Depuis mai 2026, la recomposition politique au Sénégal s’accompagne d’une détérioration des relations avec le FMI. Présentée comme un acte de souveraineté, la rupture du dialogue produit des effets concrets : hausse des primes de risque, recours accru au marché régional et renchérissement de la dette. Au-delà du stock, c’est l’opacité des comptes publics qui devient le véritable enjeu.

Infographie — Économie · Sénégal

L’élection d’Ousmane Sonko à la présidence de l’Assemblée nationale, le 26 mai 2026, a cristallisé les tensions entre l’exécutif et le Parlement, mais aussi entre Dakar et ses partenaires financiers. La révélation par le nouvel exécutif d’écarts significatifs dans les statistiques budgétaires héritées a ouvert une crise de confiance. Le FMI a suspendu son programme, et le dialogue s’est enlisé.

La rhétorique de l’émancipation vis-à-vis des conditionnalités du FMI séduit une opinion publique lasse des ingérences perçues. Pourtant, les marchés obligataires internationaux traduisent une réalité moins flatteuse : l’écart de rendement exigé sur la dette sénégalaise s’est creusé, alourdissant la facture en points de base.

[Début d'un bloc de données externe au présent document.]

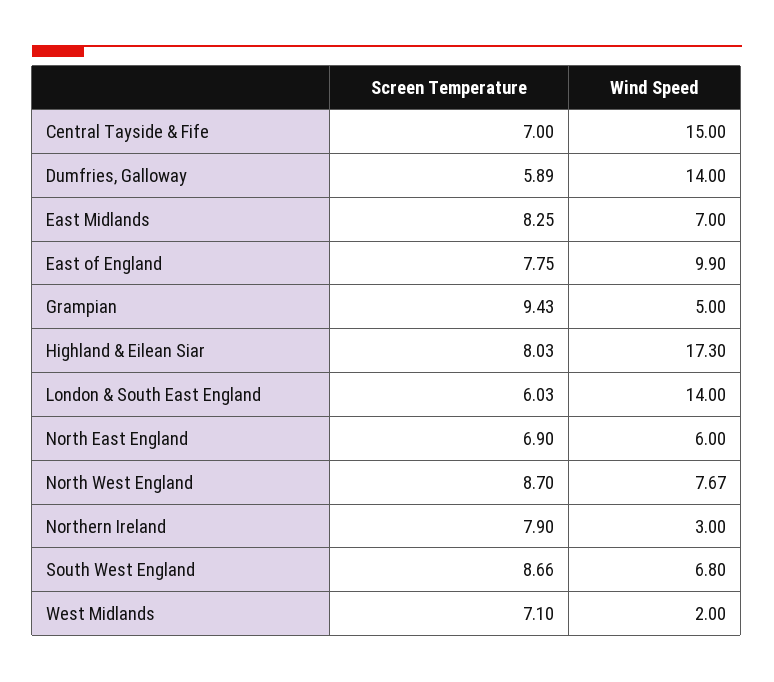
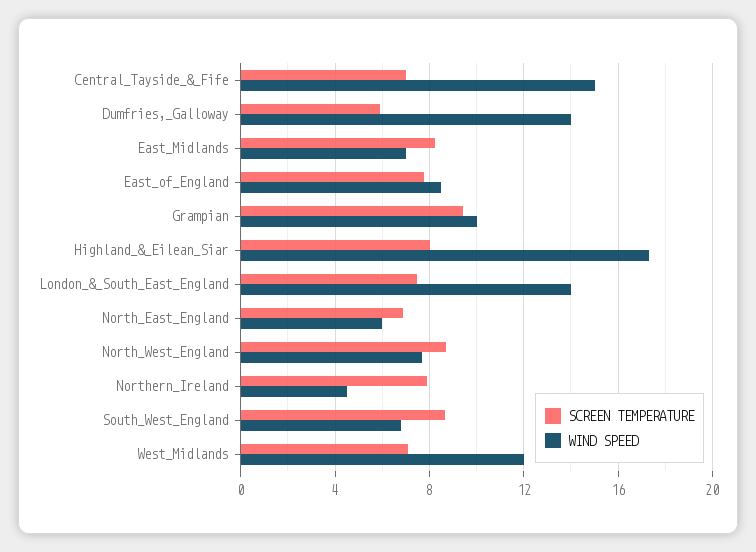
Wind Speed, East of England: 9.9 -> 8.5
Wind Speed, Grampian: 5 -> 10
Screen Temperature, London & South East England: 6.03 -> 7.5
Wind Speed, Northern Ireland: 3 -> 4.5
Wind Speed, West Midlands: 2 -> 12

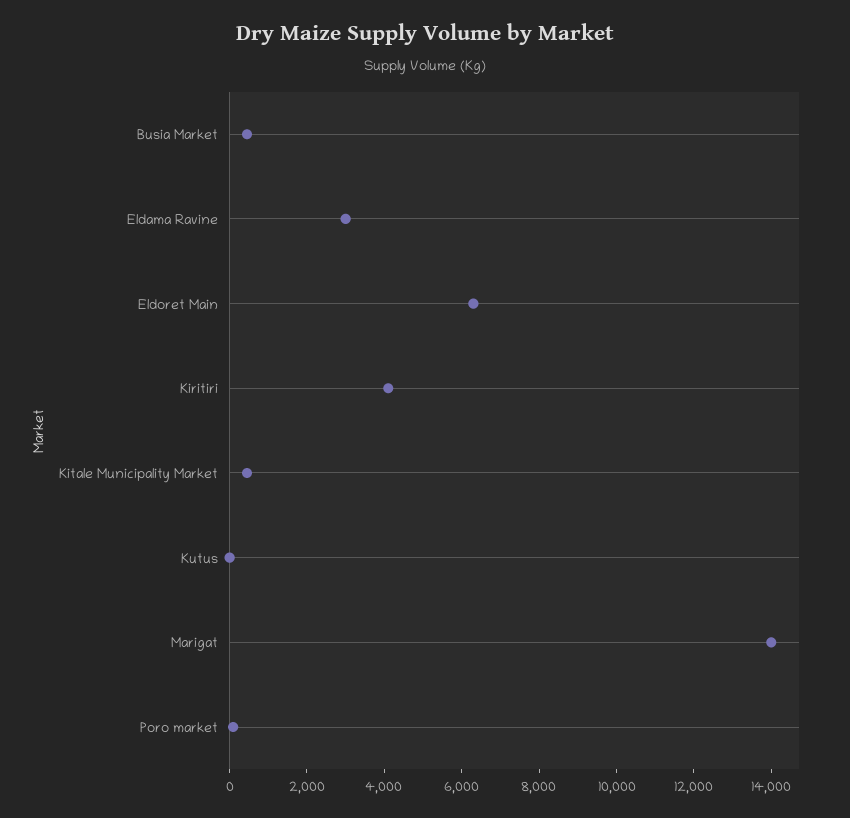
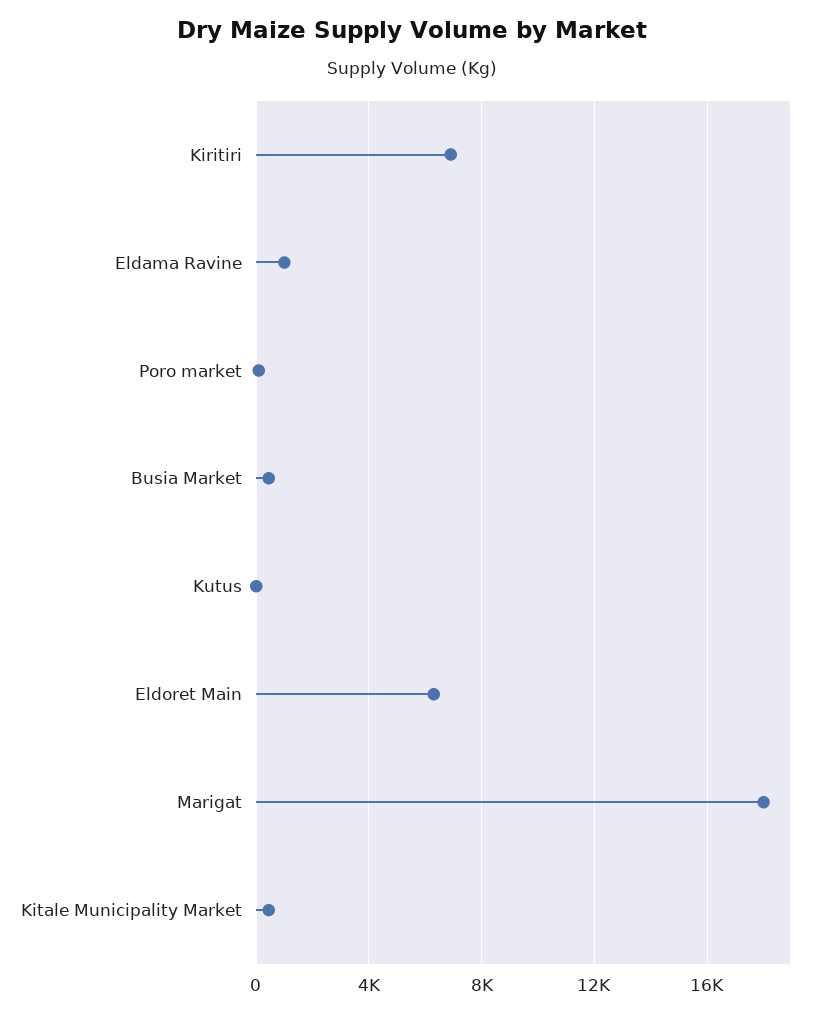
Eldama Ravine: 3000 -> 1000
Kiritiri: 4000 -> 7000
Marigat: 14000 -> 18000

Chaque émission coûte désormais plus cher, et la signature de l’État perd de sa crédibilité.

Pour combler ses besoins, le Trésor s’est tourné vers le marché régional de l’UEMOA. Mais cette solution a ses limites : volumes insuffisants, maturités plus courtes, intérêts plus élevés. Les emprunts commerciaux auprès de prêteurs privés affichent des conditions encore moins favorables. La charge supplémentaire se chiffre en milliards de francs CFA, sans que le débat public ne s’empare des conséquences à long terme.

Au-delà du seul endettement, une fragilité plus profonde émerge. Comme le souligne l’économiste Vitor Gaspar, la plupart des États ne connaissent pas la composition exacte de leur patrimoine ni l’intégralité de leurs engagements. Le Sénégal ne fait pas exception. Les participations dans les entreprises publiques, le foncier, les créances fiscales ou les garanties implicites constituent une zone grise comptable qui fausse tout arbitrage budgétaire.

Une zone grise comptable aux conséquences lourdes

Aboubakr Kaira Barry, dans une tribune récente, insiste sur ce point : on ne pilote pas ce que l’on ne mesure pas. L’absence de recensement rigoureux des actifs publics empêche d’évaluer correctement le risque souverain. Les agences de notation, déjà réactives, pourraient revoir leurs notations si cette opacité persistait. Le FMI, de son côté, plaide depuis longtemps pour une transparence accrue dans le cadre de son initiative de gestion des finances publiques.

Une tendance régionale

Le Sénégal n’est pas isolé. La Côte d’Ivoire et la Guinée subissent des pressions similaires, comme le montrent les analyses de mai-juin 2026. La croissance officielle masque des fragilités : endettement mal cartographié, dialogue tendu avec les institutions financières, dépendance aux marchés régionaux. La crise sénégalaise sert de révélateur d’un phénomène plus large en Afrique de l’Ouest francophone.

La question centrale n’est donc pas tant le niveau de la dette que la capacité à en connaître l’étendue et à piloter les actifs en contrepartie. Sans cette visibilité, toute politique budgétaire reste un pari risqué. Et le coût de l’absence d’accord avec le FMI dépasse le simple renchérissement de la dette : il hypothèque la crédibilité institutionnelle du pays sur le long terme.

L’épisode sénégalais illustre un dilemme récurrent en Afrique de l’Ouest : concilier l’affirmation de souveraineté avec les exigences de transparence et de crédibilité financière. Alors que le FMI reste le principal pourvoyeur de label de confiance pour les marchés, s’en passer expose à un surcoût invisible mais bien réel. À terme, c’est la qualité de la dépense publique et la confiance des investisseurs qui sont en jeu.